I walk into the A&E cubicle and draw the curtain. An elderly man lies propped up on the trolley, all toothless smile and ruddy cheeks. He has a hook on his left arm that’d put the fear of god into Peter Pan.
“Hello sir, I’m one of the medical students. Would you mind me asking some questions about what happened tonight?”
“Oh, no love, fire away! I’ve been having this cough for a while is all. Then I went to the doctor today and he said I have water on me lung.”
“Have you been having any other symptoms with the cough?”
One of my favourite things about this particular hospital is the way half the patients sound like characters from The Archers.
“Oh no love. I was out driving me tractor this morning.”
One of my least favourite things is the way hospital turns perfectly normal, cheerful individuals into part of an institution. The next morning I go to the respiratory ward and find Mr Archer lying in bed in a gown, his hook resting to one side, his smile rather less wide.
“Hello love, look at all the stuff they took out of me.”
He has a chest drain in – a tube snaking from his pleural cavity between his ribs and down into a plastic bucket on the floor.
“Two litres came out in five minutes that did, it felt ever so strange. I was walking around with all that and never knew!”

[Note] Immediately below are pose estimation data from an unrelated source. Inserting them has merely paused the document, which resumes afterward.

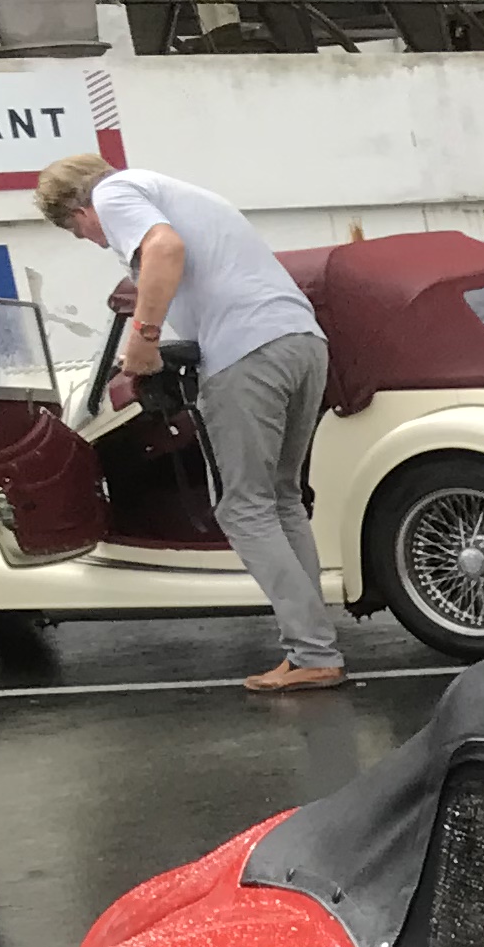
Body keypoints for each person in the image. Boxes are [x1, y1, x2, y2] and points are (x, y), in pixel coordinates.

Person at [31, 155, 344, 693]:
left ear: (79, 211)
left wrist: (144, 339)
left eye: (81, 233)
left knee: (243, 508)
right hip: (301, 341)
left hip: (246, 352)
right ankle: (315, 646)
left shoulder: (114, 193)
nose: (95, 243)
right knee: (280, 498)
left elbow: (164, 248)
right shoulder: (181, 192)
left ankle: (314, 652)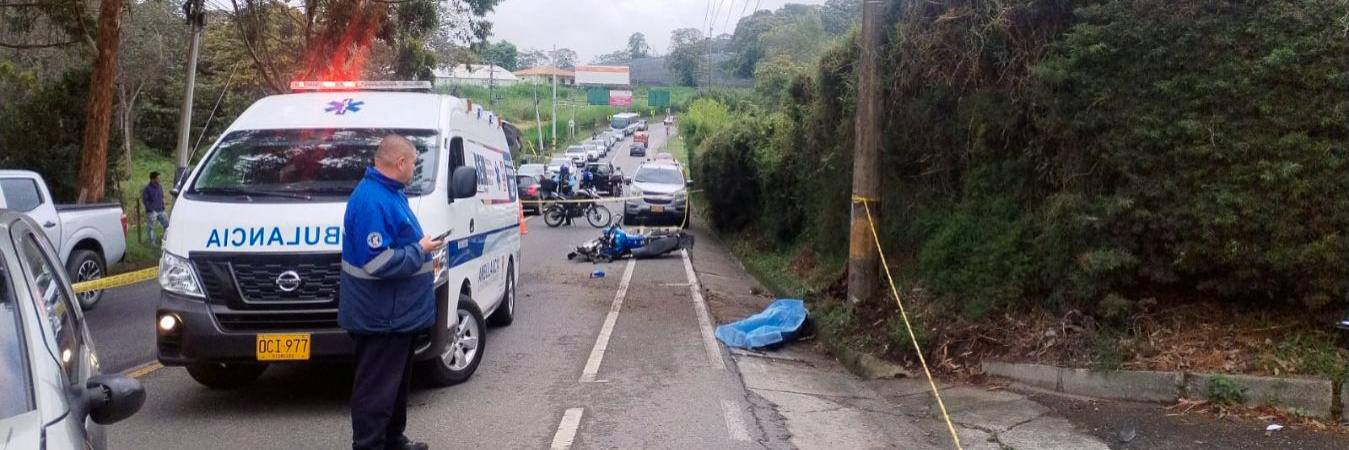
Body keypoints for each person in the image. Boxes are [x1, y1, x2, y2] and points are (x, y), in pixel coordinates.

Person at [339, 135, 445, 450]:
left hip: (397, 315)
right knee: (376, 390)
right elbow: (378, 261)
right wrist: (420, 249)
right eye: (413, 162)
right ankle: (371, 444)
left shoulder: (390, 193)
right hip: (381, 316)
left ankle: (393, 440)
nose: (414, 168)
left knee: (396, 387)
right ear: (400, 163)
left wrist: (419, 246)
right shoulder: (373, 200)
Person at [140, 172, 169, 243]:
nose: (160, 179)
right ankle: (152, 243)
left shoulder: (160, 187)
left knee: (168, 225)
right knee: (150, 228)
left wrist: (162, 207)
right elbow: (145, 201)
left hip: (161, 210)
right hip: (152, 212)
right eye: (158, 178)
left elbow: (161, 197)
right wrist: (151, 210)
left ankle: (165, 241)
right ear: (153, 179)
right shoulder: (147, 189)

I hope Mr Archer is ok. I really don’t want him to be just another old man who walked cheerfully into hospital with a cough and came out with cancer. Those stories are all too frequent and too sad. I wonder whether I think about it too much, whether I ascribe sadness to people in hospital who are really feeling fine. But I can’t help seeing the wards full of blank faces, all identical in hospital gowns, and knowing that a few days ago they came into A&E as individuals, walking and smiling perhaps, just with a cough.
So I’ll go back on Monday and see Mr Archer’s test results. I want to discover that his pleural effusion was caused by jumping down from his tractor too fast, or being too exuberant with his hook. I don’t want to find any cancer, any heart disease, any pneumonia. I want a happy story please.